Large food companies regularly re-formulate their products to tailor them to local markets
I HATE, HATE this practice. I’m from the poor part of Europe, and the so-called ‘western’ companies sell their hight priced products with crappy, below standard, and just really cheap ingredients, while claiming you are buying the same product you see in the UK, or Germany, or France. I consider this a criminal scam, and a really unfair unethical practice, they take our money and then treat us as nothing but animals who will eat all the things they can’t sell in their precious regulated western markets. Scum, all of them.
” And 41% of Americans are projected to get cancer in their lifetime!
These reports and statistics scream the word HELP!”
I know, 41%? That’s failing? How do we get that closer to 100%?
USA! USA! USA!
I love it when you talk dirty.
Really, everyone is allowed a foul up a year, and this piece is TechDirt’s.

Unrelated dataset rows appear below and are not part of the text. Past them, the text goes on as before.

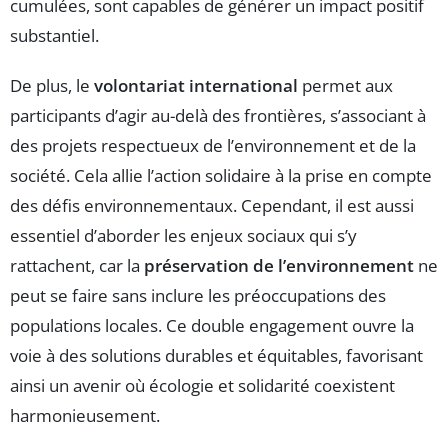
cumulées, sont capables de générer un impact positif
substantiel.
De plus, le
volontariat international
permet aux
participants d’agir au-delà des frontières, s’associant à
des projets respectueux de l’environnement et de la
société. Cela allie l’action solidaire à la prise en compte
des défis environnementaux. Cependant, il est aussi
essentiel d’aborder les enjeux sociaux qui s’y
rattachent, car la
préservation de l’environnement
ne
peut se faire sans inclure les préoccupations des
populations locales. Ce double engagement ouvre la
voie à des solutions durables et équitables, favorisant
ainsi un avenir où écologie et solidarité coexistent
harmonieusement.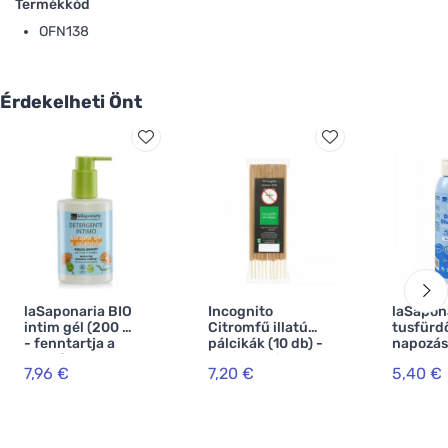
Termékkód
OFN138
Érdekelheti Önt
laSaponaria BIO
Incognito
laSapon
intim gél (200 ml)
Citromfű illatú
tusfürd
- fenntartja a
pálcikák (10 db) -
napozás
természetes ph
nem szaglik a
sampon 
7,96 €
7,20 €
5,40 €
4,5-t.
nehéz
rovaroknak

And the water here is chock full of dihydrogen monoxide! !!!!!
HIDE YOUR CHILDREN!
Re: Re:
I’ll just leave this here
http://en.wikipedia.org/wiki/Hyponatremia
Yes because feeding pink slime to our children is good , soon they’ll be recycling human cadavers “Jim’s Morgue & Restaurant”
Re: Re:
Soylent Green
Re: Re:
Must have missed the scientific study where LFTB was shown to be harmful to health. Do you have a link to one?
Re: Re: Re:
I must have missed where the AC claimed it was harmful to health. He was just saying it’s not good. It would be 100% possible to use human remains as a food ingredient without being harmful to your health, but it wouldn’t be a good thing anyway.
Re: Re: Re: Re:
I guess it depends on what you consider “good”. Human remains probably have nutritional value and could likely be used as a healthy source of protein.
On the other hand it is incredibly gross and there would be ethical concerns. But a lot of people would argue that eating animal meat is incredibly gross and has ethical concerns. LFTB or “pink slime” is just kinda gross to think about. Much like sucking the heads when people eat crawfish. But I don’t see how it is any worse than eating “pure” ground up animal flesh. Especially since it is just processed animal flesh itself.
Re: Re: Re:2 Re:
“I guess it depends on what you consider “good”.”

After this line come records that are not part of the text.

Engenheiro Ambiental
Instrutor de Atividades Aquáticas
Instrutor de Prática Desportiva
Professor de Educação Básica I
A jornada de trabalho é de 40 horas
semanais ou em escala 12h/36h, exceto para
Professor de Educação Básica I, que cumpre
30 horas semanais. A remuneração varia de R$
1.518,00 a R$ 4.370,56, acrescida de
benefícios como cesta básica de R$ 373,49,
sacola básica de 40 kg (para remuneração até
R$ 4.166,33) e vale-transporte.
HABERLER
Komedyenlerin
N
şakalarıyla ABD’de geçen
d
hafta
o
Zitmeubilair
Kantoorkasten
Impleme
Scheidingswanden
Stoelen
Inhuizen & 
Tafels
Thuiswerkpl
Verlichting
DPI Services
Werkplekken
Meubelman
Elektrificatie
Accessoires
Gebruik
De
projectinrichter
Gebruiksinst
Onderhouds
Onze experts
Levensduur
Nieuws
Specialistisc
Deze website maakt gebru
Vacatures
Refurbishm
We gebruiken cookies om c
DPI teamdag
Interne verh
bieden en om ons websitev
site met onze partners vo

Obviously. And lots of people don’t consider it “good” at all, as evidenced by all the places where it’s use is prohibited.
Re: Re: Re:2 Re:
Many people consider monkey brains to be good eatin’.

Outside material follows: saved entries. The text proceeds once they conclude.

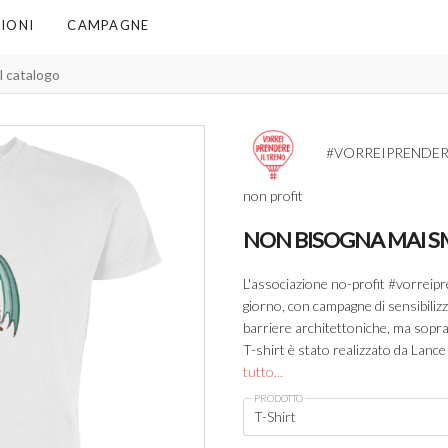
IONI
CAMPAGNE
#VORREIPRENDER
non profit
NON BISOGNA MAI S
L'associazione no-profit #vorreipr
giorno, con campagne di sensibilizz
barriere architettoniche, ma sopratt
T-shirt è stato realizzato da Lan
tutto...
PRODOTTO
T-Shirt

That spongiform encephalopathy makes it double plus good.
Given the fact that organic eggs contain the cancer causing chemicals formaldehyde and benzene which are more commonly found in cigarettes and petrol, I’m not gonna worry too much. Dihydrogen monoxide, on the other hand…
A new low for Techdirt
Boy, this post is terrible. Yes, I know it’s “filler”, but still…
(mock mode)
> but there’s an FDA-approved extract from a cyanobacteria that’s blue
Cyanide bacteria? No way I’m going near that blue stuff!